I've become a fan of Rachel Maddow's appearances on The Situation with Tucker Carlson. Not because I always agree with her, she's significantly to the left of me,  but upon seeing such an unapologetic liberal pundit  I was immediately struck by her because seeing her reminded me how absent her species has become on the cable news circuit.

oh puhleez, nobody except a rabid base respects such ridiculous pit bulls parodied on comedy shows. Coulter does not win votes for the GOP that they would already have. It's infotainment, just like professional wrestling. What do you need a liberal equivalent of a Coulter for? What will it do for you except alienate centrists and swings more? How people who are not already devotees of the same rant vote with their remote control regarding these bozo infotainers has nothing to do with how they vote in the booth. Several relatives often get to this in the phone call: "did you see what that witch Coulter said yesterday?" It means nothing. Their memes are always old ones and anyone interested has already heard them and decided, they are only watching for the punch and judy show.

Funny you should mention Carville. See my comment above about Coulter types and then I'd like to add that more than one of my liberal relatives just despise Carville's act, he roils them as much as Coulter. I think I've heard the word weasel used. I don't get it, cause I get a kick out of the character he plays. Once again, it's all a punch and judy show. He knows how to play the game. The man in real life lives with a GOP operative and they haven't divorced yet. It's all an act.

These are different lines of work and it does a disservice to everyone to confuse them.

I see the Sunday shows, year after year, get worse in trying to pander to the mud wrestling audience. That's why they are doing this, breaking these boundaries all the time. The audience that you are thinking of is a sophisticated political audience that would appreciate this separation. They can't pay the bills with that audience, is the problem.

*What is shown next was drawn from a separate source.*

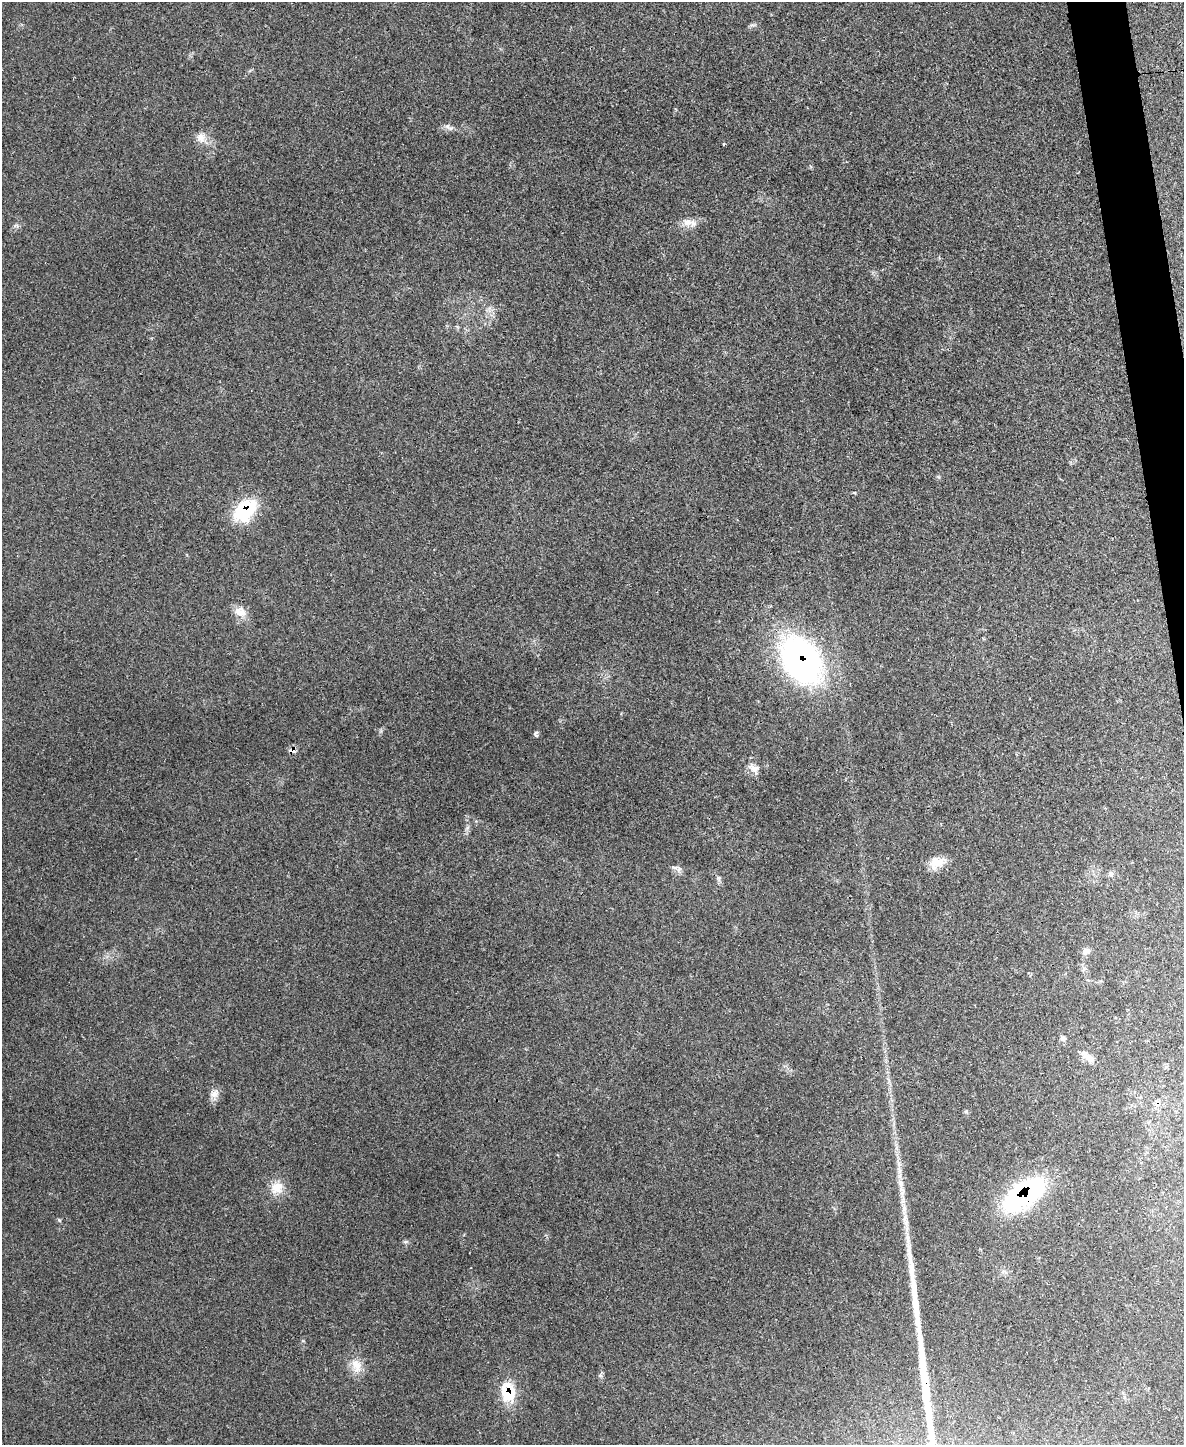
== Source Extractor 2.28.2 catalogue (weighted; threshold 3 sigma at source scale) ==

 The olden daze "Meet The Press" was run like a public service. (Same with the nightly news.) When I was a little kid and my Dad would turn it on and tell us to be quiet so he could listen, it was like torture. Drone, drone, drone of guys in suits, nobody even raising their voice, really boring for a little kid. Nowadays kids and adults have even less tolerance for serious drone/discussion, have to have some excitement or they'll have an ADD attack with the remote control.

 

The reason I am babbling on about this: you will get nowhere with your complaints until you somehow round up an audience of a decent size for the kind of show with attention to scholarly divisions of commentary and reportage that you are talking about.  Now what was that you wrote about a certain recent French film on your personal blog? Somehow it seems related. Reminder: Charlie Rose gets by on grants from corporate and foundation sponsors. I don't see any network shows without opinion mixed in with everything else for the foreseeable future, not when most people interested in politics being big fans of the new medium blogs, virtually none of which make any pretense of dividing opinion and news. You're all taking away the share of newspapers who rigidly divide op-ed and reporting sections by mixing op-ed and news. What do you expect them to do?

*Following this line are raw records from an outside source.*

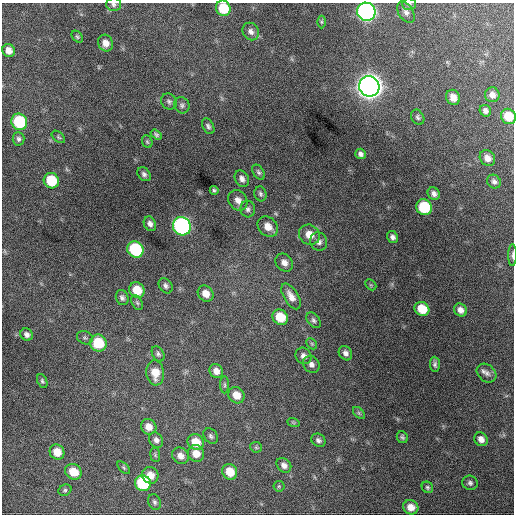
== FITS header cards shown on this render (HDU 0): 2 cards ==
NAXIS1  =                  512 / Axis length
NAXIS2  =                  512 / Axis length

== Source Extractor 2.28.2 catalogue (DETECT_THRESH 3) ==
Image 512 x 512 px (HDU 0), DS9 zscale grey, 1 PNG px = 1 image px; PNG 516 x 516 px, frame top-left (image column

Seeing the ad for Bill Maher's show reminds me of one of my favorite Fox News antidotes.  An important difference is that while Fox News -- or Meet the Press, as folks here have pointed out -- doesn't have genuine liberals as commentators (save Carville), Bill Maher has genuine conservatives on.  Of course, they're usually outnumbered by the liberals two-to-one with Maher most often taking the liberal line as well and a pretty liberal audience.  It almost makes me feel sorry for the conservative on the show.

 My other favorite Fox News antidote is the Daily Show/Colbert Report axis.  And they're probably a lot more effective at reaching the other side than Fox News is, to boot.